24. Method according to one of claims 1 to 23, characterized in that to create one or more musical tracks, one selects in a musical database musical samples having the musical parameters closest to those of the voice signal on a given time interval.

25. Method according to one of claims 1 to 24, characterized in that the volumes of the different musical tracks are adjusted with respect to each other, and / or are introduced effects on selected tracks, such as saturation or a sound compression effect, and if necessary mixes all the tracks into an output track, and / or we introduce global effects on this output track, such as reverb.

26. The method of claim 25, characterized in that one creates an audio file from the mixed output track, in an mp3 type format.

27. Method according to one of claims 1 to 26, characterized in that the ringing comprises several musical tracks arranged between them according to the extracted analysis parameters and musical composition rules.
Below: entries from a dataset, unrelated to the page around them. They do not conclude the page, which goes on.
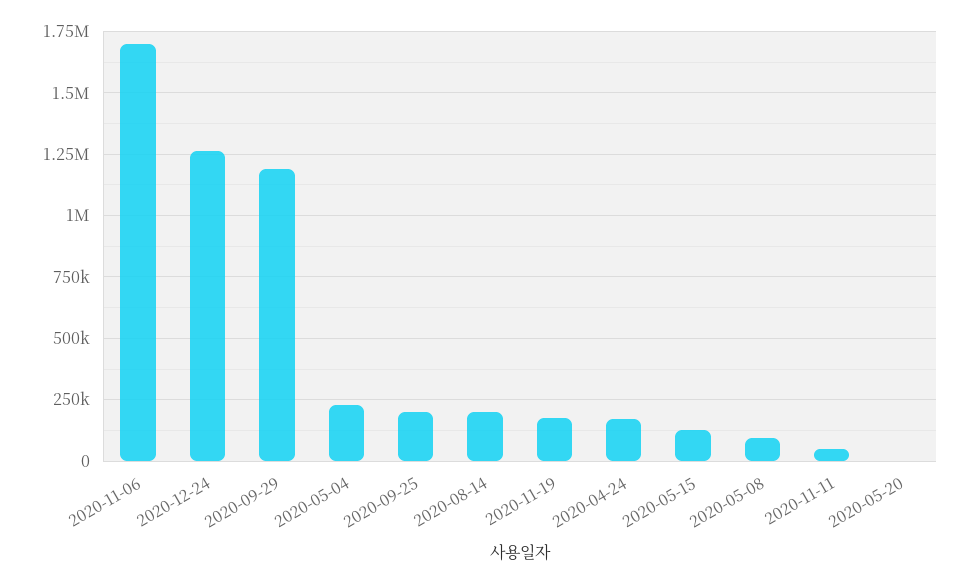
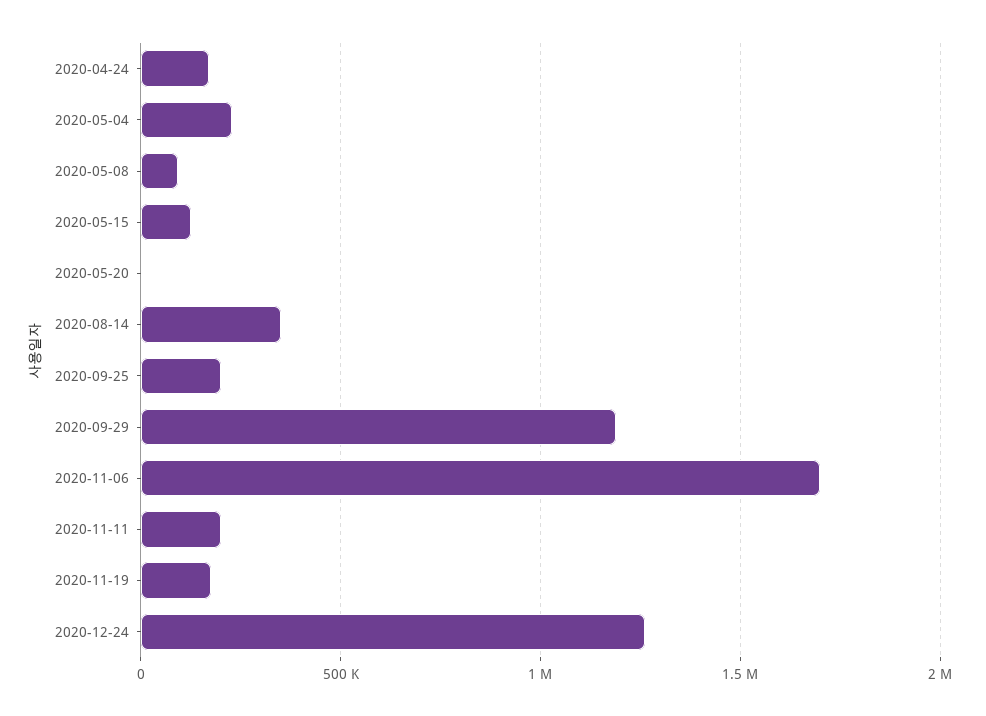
2020-08-14: 200000 -> 350000
2020-11-11: 50000 -> 200000

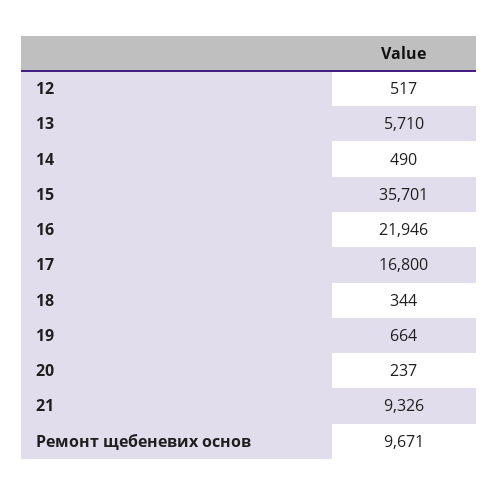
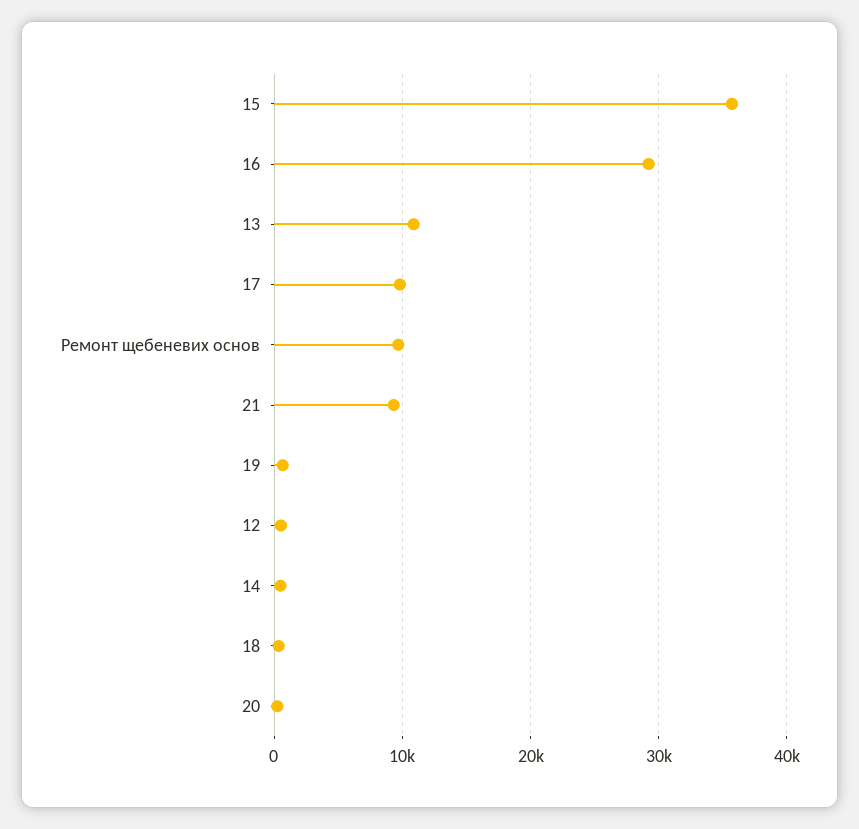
13: 5710 -> 11000
16: 21946 -> 29000
17: 16800 -> 10000

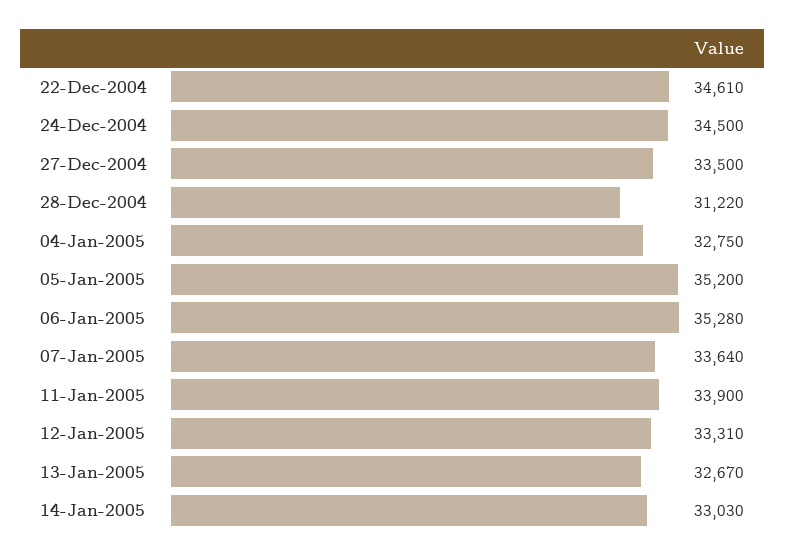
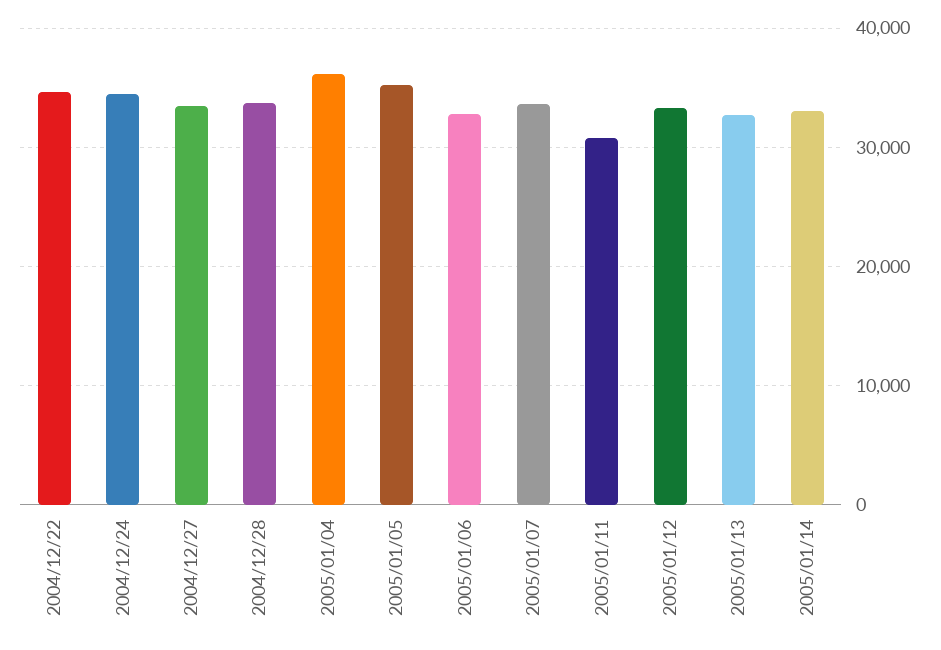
28-Dec-2004: 31220 -> 34000
04-Jan-2005: 32750 -> 36000
06-Jan-2005: 35280 -> 33000
11-Jan-2005: 33900 -> 31000

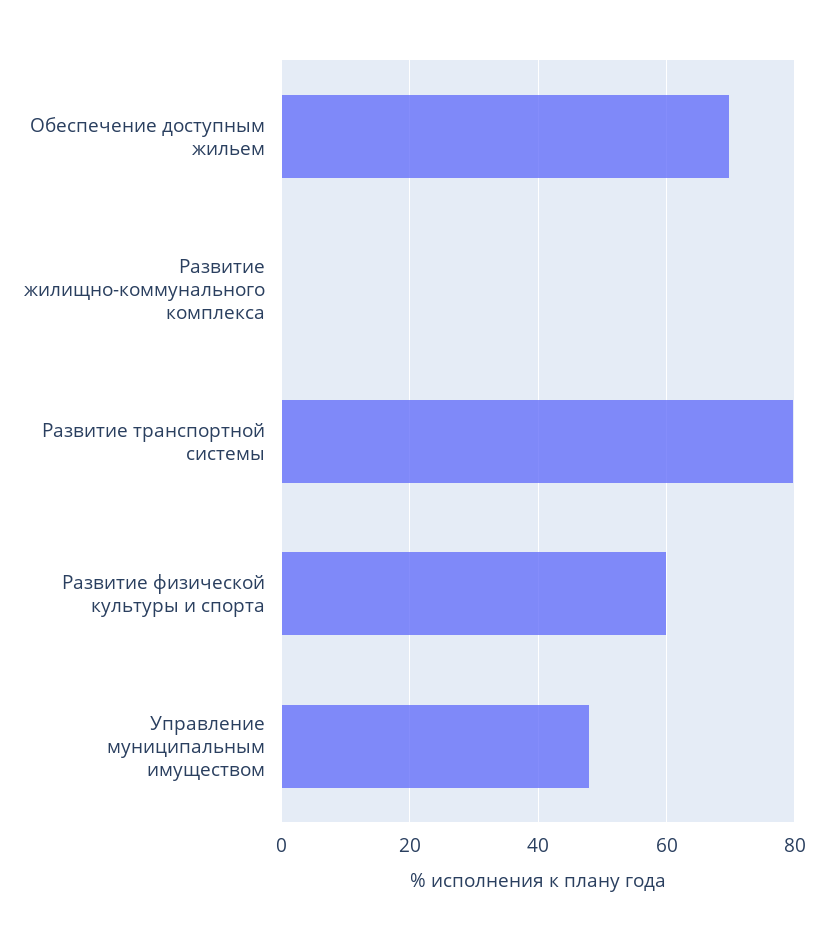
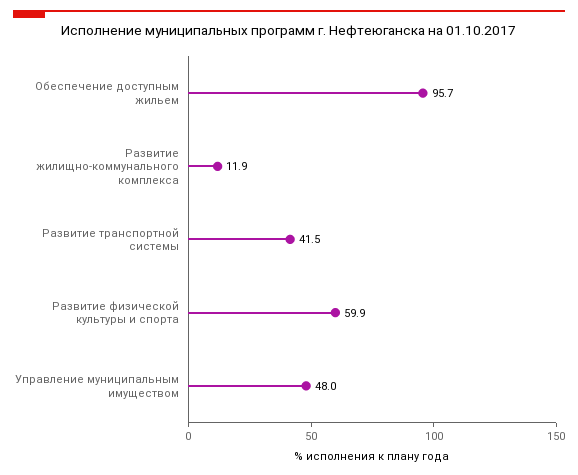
Обеспечение доступным жильем: 70 -> 95.7
Развитие жилищно-коммунального комплекса: 0 -> 11.9
Развитие транспортной системы: 80 -> 41.5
28. Method according to one of claims 1 to 27, characterized in that the musical composition rules are related to a style (6) of music, such as a rock or blues style, chosen by the user.

29. Method according to one of claims 1 to 28, characterized in that the voice signal (5) is streamed to a server (4) providing the extraction of analysis parameters (25) and the elaboration the bell (13).

30. Method according to one of claims 1 to 29, characterized in that the musical tracks are obtained from a MIDI and / or audio processing of the voice signal (5).

Mobile phone implementing the method according to one of claims 1 to 30.

32. A method for associating telephone ringtones with contacts stored in a mobile phone in which: - we record a phrase sung by the user of the mobile phone or by one of the contacts,

the sung phrase is converted into a ring signal using the method defined in one of claims 1 to 30, and the ringing obtained is stored in a memory associated with the contact for which the ring is intended, so that when the contact calls, the corresponding ringing is played by the phone.

33. Device for generating real-time music implementing the method defined according to one of claims 1 to 30 for generating a ringtone from a sung musical phrase, this device comprising means for playing this ringing ring, so that it is possible to sing on this ringtone, or mix it with music tracks to create musical tracks.

34. A method for producing a ringtone in which several voice lines are recorded one after the other, listening to the voice lines previously recorded and processed according to the method defined by one of the claims 1 to 30 being authorized during the recording of a voice. a new voice line and analysis parameters (25) that can be extracted from each record or from all records.